What bugs me though is OpenAI. Outside of OCR, 4o is still king in terms of overall understanding of images. But 4o is now almost a year old, and in all that time they have neither improved the vision performance in any newer releases, nor have they improved OCR. OpenAI's OCR has been bad for a long time, and it's both odd and annoying.
Taken with a grain of salt since again I've only had it in my workflow for about a week or two, but I'd say Qwen 2.5 VL 72b beats Gemini for general vision. That lands it in second place for me. And it can be run _locally_. That's nuts. I'm going to laugh if Qwen drops another iteration in a couple months that beats 4o.
I've been doing some experiments with the OCR API on macOS lately and wonder how it compares to these LLMs.
Overall, it's very impressive, but makes some mistakes (on easy images - i.e. obviously wrong) that require human intervention.
I would like to compare it to these models, but this benchmark is beyond OCR - extracted structured JSON.
Tesseract can manage 99% accuracy on anything other than handwriting.
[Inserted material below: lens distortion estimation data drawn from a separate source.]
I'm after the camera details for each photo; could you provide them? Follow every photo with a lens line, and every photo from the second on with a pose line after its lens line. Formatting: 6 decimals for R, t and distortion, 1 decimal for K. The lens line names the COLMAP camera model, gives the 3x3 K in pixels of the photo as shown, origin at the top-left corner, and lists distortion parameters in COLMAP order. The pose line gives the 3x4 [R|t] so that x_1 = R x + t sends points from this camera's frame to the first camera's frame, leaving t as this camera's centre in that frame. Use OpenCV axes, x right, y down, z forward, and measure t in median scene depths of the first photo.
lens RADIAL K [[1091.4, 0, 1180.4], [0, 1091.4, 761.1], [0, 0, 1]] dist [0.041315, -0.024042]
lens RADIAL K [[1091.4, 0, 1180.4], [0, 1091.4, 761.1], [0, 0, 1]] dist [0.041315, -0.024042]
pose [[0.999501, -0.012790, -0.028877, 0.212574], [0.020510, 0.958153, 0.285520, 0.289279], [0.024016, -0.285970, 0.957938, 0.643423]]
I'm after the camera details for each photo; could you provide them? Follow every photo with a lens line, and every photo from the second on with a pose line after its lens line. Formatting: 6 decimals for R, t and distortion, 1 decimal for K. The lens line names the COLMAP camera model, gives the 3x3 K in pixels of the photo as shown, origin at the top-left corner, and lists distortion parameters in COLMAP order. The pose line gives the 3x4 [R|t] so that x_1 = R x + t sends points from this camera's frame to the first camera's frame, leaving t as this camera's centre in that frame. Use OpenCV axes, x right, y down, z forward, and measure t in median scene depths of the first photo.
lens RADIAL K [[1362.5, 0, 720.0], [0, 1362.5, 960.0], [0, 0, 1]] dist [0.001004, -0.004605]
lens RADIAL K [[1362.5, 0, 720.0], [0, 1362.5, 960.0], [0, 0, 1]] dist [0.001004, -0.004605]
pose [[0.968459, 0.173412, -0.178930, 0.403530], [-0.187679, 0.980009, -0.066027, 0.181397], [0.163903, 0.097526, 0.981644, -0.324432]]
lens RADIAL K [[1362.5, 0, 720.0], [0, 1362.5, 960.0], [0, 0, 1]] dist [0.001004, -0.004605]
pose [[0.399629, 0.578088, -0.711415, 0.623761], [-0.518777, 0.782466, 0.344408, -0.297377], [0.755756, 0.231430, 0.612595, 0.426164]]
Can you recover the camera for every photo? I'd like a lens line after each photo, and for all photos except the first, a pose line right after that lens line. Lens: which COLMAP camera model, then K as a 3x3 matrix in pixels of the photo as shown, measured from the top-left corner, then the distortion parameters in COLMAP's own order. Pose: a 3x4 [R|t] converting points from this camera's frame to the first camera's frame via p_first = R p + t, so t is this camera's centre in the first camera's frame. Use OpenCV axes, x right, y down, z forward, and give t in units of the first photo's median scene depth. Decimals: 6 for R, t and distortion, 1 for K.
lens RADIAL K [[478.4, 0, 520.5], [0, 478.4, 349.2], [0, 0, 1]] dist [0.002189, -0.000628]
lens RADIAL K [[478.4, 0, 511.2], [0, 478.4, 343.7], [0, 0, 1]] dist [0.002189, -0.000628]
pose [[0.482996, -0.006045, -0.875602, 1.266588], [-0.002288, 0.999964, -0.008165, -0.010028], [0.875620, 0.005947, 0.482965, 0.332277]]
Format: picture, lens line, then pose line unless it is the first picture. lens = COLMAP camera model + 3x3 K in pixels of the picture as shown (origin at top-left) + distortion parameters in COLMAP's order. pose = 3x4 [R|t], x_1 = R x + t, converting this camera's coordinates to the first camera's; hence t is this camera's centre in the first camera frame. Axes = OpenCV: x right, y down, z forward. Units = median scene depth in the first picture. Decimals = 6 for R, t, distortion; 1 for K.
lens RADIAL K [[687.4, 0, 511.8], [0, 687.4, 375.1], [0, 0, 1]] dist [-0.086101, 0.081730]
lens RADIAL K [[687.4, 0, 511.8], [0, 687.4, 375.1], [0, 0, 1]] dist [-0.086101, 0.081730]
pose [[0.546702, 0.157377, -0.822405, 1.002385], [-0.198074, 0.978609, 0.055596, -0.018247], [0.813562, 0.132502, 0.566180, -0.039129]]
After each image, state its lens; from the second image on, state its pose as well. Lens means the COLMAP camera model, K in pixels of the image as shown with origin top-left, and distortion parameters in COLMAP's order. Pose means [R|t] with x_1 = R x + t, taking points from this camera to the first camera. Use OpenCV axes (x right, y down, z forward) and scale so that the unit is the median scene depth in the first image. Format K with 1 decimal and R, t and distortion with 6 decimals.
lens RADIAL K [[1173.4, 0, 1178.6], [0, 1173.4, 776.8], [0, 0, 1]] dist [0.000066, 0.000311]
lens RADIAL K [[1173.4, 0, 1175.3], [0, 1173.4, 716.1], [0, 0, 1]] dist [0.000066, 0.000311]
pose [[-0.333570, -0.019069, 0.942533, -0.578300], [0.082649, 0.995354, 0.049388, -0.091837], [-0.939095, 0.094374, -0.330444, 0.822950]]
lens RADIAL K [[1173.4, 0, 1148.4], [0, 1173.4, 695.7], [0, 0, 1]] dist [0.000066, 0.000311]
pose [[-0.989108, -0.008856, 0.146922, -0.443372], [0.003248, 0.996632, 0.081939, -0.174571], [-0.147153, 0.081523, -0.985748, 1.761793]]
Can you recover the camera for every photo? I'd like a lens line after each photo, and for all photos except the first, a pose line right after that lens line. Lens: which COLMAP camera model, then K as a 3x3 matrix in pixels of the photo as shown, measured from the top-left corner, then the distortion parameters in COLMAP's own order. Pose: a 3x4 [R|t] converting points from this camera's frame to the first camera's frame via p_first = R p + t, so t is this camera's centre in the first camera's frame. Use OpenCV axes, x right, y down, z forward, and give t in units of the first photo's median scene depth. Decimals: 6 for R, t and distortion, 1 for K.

Without being an LLM.
Is there an advantage of using an LLM here?
I've been very impressed with Qwen in my testing, I think people are underestimating it
How does one configure an LLM interface using this to process multiple files with a single prompt?
Nice work Tyler and team!
Is there a reason Surya isn’t included?
What about mini cpm v2.6?
News update: OCR company touts new benchmark that shows its own products are the most performant.